Com o afastamento preventivo de Andrei Rodrigues do cargo de diretor-geral da PF (Polícia Federal), o delegado William Marcel Murad deve assumir temporariamente o comando da corporação. O delegado exercia até então a função de diretor-executivo da PF, sendo considerado o número dois da instituição.
No início da manhã desta terça-feira (8), o ministro André Mendonça, do STF (Supremo Tribunal Federal), determinou o afastamento de Andrei da direção-geral da PF. A medida ocorre em meio à crise na Suprema Corte envolvendo também o ministro Alexandre de Moraes.
Durante evento na Academia Nacional da Polícia Federal, Murad discursou para novos alunos do curso de formação da corporação e defendeu o colega: “Aqui, reafirmamos a nossa total confiança na direção-geral, no diretor-geral da Polícia Federal, Andrei Rodrigues”.
A fala ocorreu cerca de 1h após a informação do afastamento de Andrei Rodrigues. “Temos o dever de defender a nossa instituição de ataques e da tentativa de usurpação de funções”, apontou Murad.

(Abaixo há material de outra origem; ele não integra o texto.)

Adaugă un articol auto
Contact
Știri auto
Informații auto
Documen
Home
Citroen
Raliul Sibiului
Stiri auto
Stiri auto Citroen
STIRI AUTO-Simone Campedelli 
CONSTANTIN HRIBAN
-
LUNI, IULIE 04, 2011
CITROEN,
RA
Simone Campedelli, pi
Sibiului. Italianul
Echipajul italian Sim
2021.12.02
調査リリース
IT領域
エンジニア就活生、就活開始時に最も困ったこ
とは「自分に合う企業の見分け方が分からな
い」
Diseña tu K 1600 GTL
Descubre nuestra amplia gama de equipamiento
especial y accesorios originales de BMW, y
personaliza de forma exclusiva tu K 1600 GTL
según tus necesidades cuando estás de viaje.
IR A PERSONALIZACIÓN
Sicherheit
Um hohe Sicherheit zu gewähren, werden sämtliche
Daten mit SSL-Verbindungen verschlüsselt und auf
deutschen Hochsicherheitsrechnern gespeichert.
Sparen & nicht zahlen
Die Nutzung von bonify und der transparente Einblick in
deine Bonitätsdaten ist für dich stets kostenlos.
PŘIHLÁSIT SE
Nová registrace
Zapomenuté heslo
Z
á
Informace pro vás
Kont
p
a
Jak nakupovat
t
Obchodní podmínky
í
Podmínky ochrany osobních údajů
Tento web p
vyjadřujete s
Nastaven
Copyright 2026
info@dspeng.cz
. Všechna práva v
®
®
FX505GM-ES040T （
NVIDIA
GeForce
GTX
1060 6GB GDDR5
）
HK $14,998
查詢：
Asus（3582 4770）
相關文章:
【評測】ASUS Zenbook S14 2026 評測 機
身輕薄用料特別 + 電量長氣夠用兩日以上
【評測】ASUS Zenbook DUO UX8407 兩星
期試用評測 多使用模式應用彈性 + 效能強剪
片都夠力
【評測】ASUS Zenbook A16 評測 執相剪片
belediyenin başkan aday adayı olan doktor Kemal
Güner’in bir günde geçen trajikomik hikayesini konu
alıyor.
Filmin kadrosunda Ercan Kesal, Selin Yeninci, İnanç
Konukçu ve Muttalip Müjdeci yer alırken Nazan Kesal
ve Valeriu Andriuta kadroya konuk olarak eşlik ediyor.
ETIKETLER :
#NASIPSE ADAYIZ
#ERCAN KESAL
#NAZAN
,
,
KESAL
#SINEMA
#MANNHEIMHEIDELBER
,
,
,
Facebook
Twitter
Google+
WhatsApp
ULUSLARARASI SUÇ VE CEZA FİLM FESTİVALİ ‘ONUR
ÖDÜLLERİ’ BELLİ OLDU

O chefe da corporação afastado chegou a ir até o local onde ocorreu o evento, mas saiu antes do início da agenda após ter sido informado da decisão do ministro André Mendonça.
William Marcel Murad é delegado de Polícia Federal e exercia o cargo de diretor-executivo da PF desde janeiro de 2025. Ele foi aprovado na corporação em 2002. Formado em Direito pela Universidade de São Paulo (USP),Murad foi adido da PF no Reino Unido e Irlanda do Norte entre novembro de 2021 e dezembro de 2024
Além disso, o delegado foi diretor de Tecnologia da Informação e Inovação entre maio de 2018 e maio de 2021. Também exerceu os cargos de coordenador-geral de Tecnologia da Informação e coordenador-geral de Inteligência.
Ao longo da carreira, chefiou a Delegacia de Polícia Federal em São José do Rio Preto (SP), a Divisão de Repressão a Crimes Fazendários e unidades ligadas ao combate ao crime organizado, à inteligência policial e à repressão a entorpecentes no Rio Grande do Norte e em Pernambuco.
Afastamento de Andrei
A decisão de André Mendonça pelo afastamento de Andrei Rodrigues ocorre após Moraes ter utilizado relatórios de inteligência da Polícia Federal para apontar possíveis crimes de abuso de autoridade atribuídos a Mendonça na condução da relatoria do Banco Master e das fraudes do INSS.
Segundo Mendonça, os relatórios revelam um “monitoramento sistemático e ilegal”, realizado por mais de 30 dias, sobre sua atuação e a de outras autoridades, como o advogado-geral da União, Jorge Messias.
A decisão aponta ainda que os relatórios teriam exposto a Moraes e a terceiros detalhes de processos que tramitavam sob segredo de justiça.
“A suspensão cautelar de função pública é constitucionalmente admissível quando fundada em elementos concretos, submetida à proporcionalidade e destinada a neutralizar risco efetivo à persecução penal ou de utilização indevida das prerrogativas funcionais”, diz o ministro na decisão.
Mendonça determinou ainda que a Corregedoria da Polícia Federal instaure procedimentos investigatórios, nas esferas penal e administrativo-disciplinar, para apurar os fatos. A investigação deverá identificar quem determinou a produção dos relatórios, quem os elaborou, quando foram produzidos e se existem outros documentos semelhantes.